A compact sketch looks like this:
async def chat_loop(session: ClientSession, llm_client, user_prompt: str) -> str:
tools = await session.list_tools()
tool_specs = [
{
"type": "function",
"name": tool.name,
"description": tool.description or "",
"parameters": tool.inputSchema,
}
for tool in tools.tools
]
messages = [{"role": "user", "content": user_prompt}]
while True:
response = llm_client.responses.create(
model="gpt-4.1",
input=messages,
tools=tool_specs,
)
output = response.output[0]
if output.type == "message":
return output.content[0].text
if output.type == "function_call":
result = await session.call_tool(
output.name,
json.loads(output.arguments),
)
messages.append(output.model_dump())
messages.append(
{
"type": "function_call_output",
"call_id": output.call_id,
"output": extract_content(result),
}
)
The model name here is just an example. The real takeaway is architectural: FXMacroData stays the tool source, while your chosen model handles reasoning and language generation.
Step 7. Know when direct REST is still the better choice
MCP is ideal when you want discovery, tool schemas, and an agent loop. Direct REST is still better for deterministic scripts, cron jobs, and data pipelines.

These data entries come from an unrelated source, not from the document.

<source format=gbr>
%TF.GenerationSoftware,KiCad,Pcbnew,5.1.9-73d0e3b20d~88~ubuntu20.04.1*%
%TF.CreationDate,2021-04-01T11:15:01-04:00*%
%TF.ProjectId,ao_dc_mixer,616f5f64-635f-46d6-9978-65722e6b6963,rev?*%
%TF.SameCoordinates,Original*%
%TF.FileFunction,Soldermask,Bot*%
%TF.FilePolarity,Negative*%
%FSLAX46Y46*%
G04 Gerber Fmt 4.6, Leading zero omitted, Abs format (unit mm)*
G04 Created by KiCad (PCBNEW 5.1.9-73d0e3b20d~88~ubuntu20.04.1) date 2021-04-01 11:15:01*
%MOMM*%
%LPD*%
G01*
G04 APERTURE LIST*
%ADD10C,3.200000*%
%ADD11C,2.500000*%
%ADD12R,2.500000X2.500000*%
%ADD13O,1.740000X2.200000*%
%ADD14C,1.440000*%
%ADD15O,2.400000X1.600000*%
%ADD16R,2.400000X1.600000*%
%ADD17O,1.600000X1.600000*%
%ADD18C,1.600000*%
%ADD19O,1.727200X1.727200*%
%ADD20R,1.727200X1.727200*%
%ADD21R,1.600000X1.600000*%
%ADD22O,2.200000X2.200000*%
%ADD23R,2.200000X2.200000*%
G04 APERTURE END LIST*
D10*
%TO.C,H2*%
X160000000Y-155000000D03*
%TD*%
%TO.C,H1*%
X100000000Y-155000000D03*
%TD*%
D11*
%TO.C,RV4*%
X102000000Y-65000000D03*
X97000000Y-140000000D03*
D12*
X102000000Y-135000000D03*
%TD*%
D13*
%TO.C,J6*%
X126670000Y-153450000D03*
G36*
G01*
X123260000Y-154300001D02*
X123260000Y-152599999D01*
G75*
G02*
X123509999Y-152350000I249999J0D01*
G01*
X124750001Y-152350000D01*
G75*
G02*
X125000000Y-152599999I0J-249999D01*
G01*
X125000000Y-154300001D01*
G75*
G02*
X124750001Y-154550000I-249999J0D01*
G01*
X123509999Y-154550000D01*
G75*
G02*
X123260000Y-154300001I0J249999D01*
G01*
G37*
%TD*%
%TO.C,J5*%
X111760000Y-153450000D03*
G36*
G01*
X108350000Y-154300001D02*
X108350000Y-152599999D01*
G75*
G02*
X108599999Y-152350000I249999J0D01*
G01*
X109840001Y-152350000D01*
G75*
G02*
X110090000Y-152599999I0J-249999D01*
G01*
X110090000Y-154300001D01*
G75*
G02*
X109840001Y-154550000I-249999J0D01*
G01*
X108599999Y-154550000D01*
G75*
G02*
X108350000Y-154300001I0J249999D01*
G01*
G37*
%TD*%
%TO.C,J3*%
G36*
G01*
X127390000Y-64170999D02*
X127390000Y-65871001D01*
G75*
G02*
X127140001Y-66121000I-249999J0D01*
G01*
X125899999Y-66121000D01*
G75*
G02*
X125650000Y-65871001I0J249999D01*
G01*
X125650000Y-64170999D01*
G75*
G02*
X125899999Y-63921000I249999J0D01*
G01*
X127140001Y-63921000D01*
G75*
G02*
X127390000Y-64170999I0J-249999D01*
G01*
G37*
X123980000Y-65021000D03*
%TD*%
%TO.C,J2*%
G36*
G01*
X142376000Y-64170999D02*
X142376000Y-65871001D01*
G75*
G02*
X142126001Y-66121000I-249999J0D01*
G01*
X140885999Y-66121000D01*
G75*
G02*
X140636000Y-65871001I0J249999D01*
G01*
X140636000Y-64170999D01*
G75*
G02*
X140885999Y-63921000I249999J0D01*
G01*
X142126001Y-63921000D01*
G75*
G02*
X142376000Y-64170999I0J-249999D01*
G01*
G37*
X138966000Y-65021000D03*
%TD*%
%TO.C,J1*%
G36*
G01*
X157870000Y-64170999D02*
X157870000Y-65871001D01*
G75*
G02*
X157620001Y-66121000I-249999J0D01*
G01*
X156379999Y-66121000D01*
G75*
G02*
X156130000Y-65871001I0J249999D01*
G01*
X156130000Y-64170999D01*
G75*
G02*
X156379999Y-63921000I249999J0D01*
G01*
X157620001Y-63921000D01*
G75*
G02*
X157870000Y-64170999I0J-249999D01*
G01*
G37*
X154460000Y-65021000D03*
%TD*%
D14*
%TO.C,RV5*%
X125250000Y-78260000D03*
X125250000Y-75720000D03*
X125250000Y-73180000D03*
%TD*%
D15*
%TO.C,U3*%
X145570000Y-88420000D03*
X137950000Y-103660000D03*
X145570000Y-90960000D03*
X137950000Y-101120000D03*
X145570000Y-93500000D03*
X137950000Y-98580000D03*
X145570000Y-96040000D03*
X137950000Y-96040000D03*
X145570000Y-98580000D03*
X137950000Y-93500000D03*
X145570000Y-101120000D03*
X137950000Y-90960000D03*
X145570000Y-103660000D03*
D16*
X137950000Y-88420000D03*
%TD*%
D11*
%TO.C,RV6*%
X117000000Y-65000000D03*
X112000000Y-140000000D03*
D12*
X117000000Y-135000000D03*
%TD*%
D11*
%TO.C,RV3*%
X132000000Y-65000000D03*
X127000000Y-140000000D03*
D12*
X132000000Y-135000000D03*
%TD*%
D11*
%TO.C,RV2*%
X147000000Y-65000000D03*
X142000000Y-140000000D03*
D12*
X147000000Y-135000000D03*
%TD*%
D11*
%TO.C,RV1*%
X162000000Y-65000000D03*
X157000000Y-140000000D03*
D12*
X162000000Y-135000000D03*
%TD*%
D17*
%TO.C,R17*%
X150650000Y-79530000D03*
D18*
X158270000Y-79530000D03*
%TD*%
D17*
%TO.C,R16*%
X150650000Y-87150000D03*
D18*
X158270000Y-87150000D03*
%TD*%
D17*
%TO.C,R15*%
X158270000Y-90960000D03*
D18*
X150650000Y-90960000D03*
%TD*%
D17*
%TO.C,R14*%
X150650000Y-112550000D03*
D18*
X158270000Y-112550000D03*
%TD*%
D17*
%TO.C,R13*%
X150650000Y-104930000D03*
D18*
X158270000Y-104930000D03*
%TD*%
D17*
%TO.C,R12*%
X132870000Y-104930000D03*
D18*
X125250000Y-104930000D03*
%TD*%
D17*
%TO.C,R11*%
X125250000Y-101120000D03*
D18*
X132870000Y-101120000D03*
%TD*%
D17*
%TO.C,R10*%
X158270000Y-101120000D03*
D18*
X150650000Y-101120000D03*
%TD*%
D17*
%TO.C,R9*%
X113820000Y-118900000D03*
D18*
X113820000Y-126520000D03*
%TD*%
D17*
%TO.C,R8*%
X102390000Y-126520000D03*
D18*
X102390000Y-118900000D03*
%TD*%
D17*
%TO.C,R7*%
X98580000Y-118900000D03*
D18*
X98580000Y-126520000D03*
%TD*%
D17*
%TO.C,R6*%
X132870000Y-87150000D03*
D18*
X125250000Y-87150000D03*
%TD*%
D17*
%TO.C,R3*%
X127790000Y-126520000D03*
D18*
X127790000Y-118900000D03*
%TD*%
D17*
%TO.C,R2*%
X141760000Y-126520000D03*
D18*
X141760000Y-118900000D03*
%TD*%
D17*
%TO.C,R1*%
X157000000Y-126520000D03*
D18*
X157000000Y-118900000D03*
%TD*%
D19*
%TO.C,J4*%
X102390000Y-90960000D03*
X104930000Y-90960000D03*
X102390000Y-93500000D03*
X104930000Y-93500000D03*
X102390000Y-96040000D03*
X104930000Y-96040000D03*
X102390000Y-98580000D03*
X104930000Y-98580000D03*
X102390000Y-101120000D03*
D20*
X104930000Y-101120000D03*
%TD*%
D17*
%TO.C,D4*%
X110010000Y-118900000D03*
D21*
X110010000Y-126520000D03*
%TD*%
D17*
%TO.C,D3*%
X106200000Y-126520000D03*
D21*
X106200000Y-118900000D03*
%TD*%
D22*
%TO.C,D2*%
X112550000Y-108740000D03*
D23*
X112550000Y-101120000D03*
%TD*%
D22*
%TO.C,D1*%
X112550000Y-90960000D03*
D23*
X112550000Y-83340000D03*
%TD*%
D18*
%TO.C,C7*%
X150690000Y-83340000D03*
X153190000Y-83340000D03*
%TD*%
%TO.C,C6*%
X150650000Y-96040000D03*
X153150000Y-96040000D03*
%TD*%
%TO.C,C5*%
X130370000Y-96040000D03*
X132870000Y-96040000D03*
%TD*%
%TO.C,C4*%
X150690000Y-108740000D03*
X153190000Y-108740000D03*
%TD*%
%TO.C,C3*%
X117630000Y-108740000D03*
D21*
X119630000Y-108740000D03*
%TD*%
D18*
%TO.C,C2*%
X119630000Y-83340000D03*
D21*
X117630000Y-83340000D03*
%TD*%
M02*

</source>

For example, if you already know you only need one endpoint, a plain HTTP request is simpler:
curl "https://fxmacrodata.com/api/v1/announcements/usd/inflation?api_key=YOUR_API_KEY"

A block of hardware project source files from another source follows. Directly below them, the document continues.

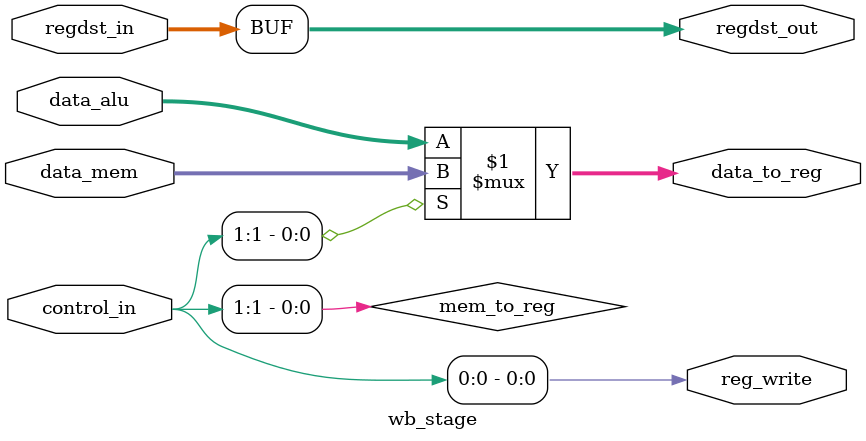
<source format=v>
`timescale              1 ns/1 ps
module wb_stage(reg_write,data_to_reg,regdst_out,
		control_in,data_mem,data_alu,regdst_in);

	input [31:0]data_mem,data_alu;
	input [4:0]regdst_in;
	input [1:0]control_in;

	output [31:0]data_to_reg;
	output [4:0]regdst_out;
	output reg_write;

	wire mem_to_reg;

	assign regdst_out=regdst_in;
	
	assign mem_to_reg=control_in[1];
	assign reg_write=control_in[0];

	assign data_to_reg=(mem_to_reg)? data_mem:data_alu;

endmodule

</source>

In practice, a good split is:
- REST for stable production pulls and scheduled jobs.
- MCP for exploratory research, chat interfaces, and agent-driven workflows.
If you are building an AI research assistant, you will often use both: MCP for the conversational tool layer, REST for the reproducible reporting and storage layer underneath.
Troubleshooting
- You can list tools but protected calls fail. Your server connection works; your API key or OAuth token does not have access to that dataset.
- The client fails before
initialize(). Double-check that you are pointing athttps://fxmacrodata.com/mcpand not a website page. - You only need a quick smoke test. Start with
data_catalogueforusd, then trymarket_sessions. - You want user-by-user auth. Replace the query-param API key shortcut with OAuth and store tokens per user session.
Wrapping up
You now have the same core shape as the official MCP client tutorial, but pointed at a live remote server that is useful for macro and FX work. The crucial adaptation is swapping local stdio transport for remote Streamable HTTP, then treating FXMacroData as the tool source for your client.
From here, the sensible next steps are to add OAuth, persist conversation state, and build one concrete workflow around your highest-value use case, whether that is pre-market briefing, macro event monitoring, or pair-level research around releases and spot reactions.